Awww...

I have given several talks and courses on Apache Hive and Pig and other new-ish ‘Big Data’ languages built upon Hadoop and MapReduce. These technologies implement an alternate approach to relational from SQL while still retaining the character that makes them DSLs within the domain of relations/tables. In the case of Hive, the syntax is nearly the same as SQL. In the case of Pig, the syntax has inspired much confusion, and not enough love. In both cases, the semantics are nearly the same with SQL.

During these talks, I have stressed several points about the nature of database technology, unix command lines, data serialization and higher-order functional programming that I will now try to boil down to a set of coherent posts. In attempting this, I hope to anchor these themes around the unity of a mathematical concept, the relation. Ideally this (and following) posts will be both a comment on the mathematical underpinnings that have driven multiple multi-billion dollar industries (the 70’s relational boom, and the current Big Data fervor), and on the social/psychological/marketing forces that drive us to differentiate technologies from one another.

Dataset extract ▸
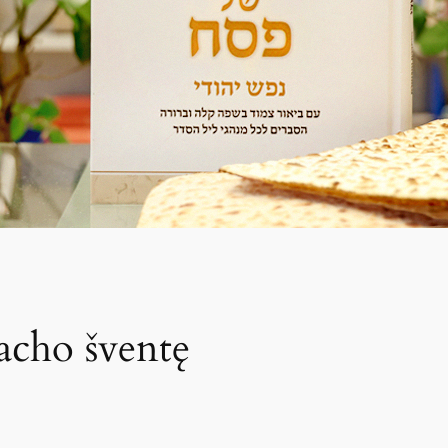
sacho šventę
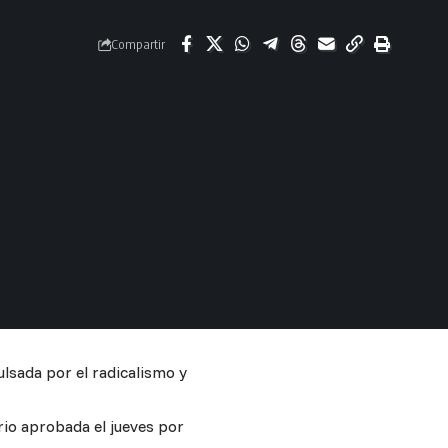
Compartir
ulsada por el radicalismo y
rio aprobada el jueves por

What this exercise asks ▸
1. According to the post about Hive and Pig, which points did the author stress during the talks? List every one.
2. Copy the stretch from "I have given" through "same with SQL." in the post about Hive and Pig, word for word.
The data that comes after the post about Hive and Pig has no connection to it.

Answers for the tasks ▸
1.
- The nature of database technology
- Unix command lines
- Data serialization
- Higher-order functional programming

2.
I have given several talks and courses on Apache Hive and Pig and other new-ish ‘Big Data’ languages built upon Hadoop and MapReduce. These technologies implement an alternate approach to relational from SQL while still retaining the character that makes them DSLs within the domain of relations/tables. In the case of Hive, the syntax is nearly the same as SQL. In the case of Pig, the syntax has inspired much confusion, and not enough love. In both cases, the semantics are nearly the same with SQL.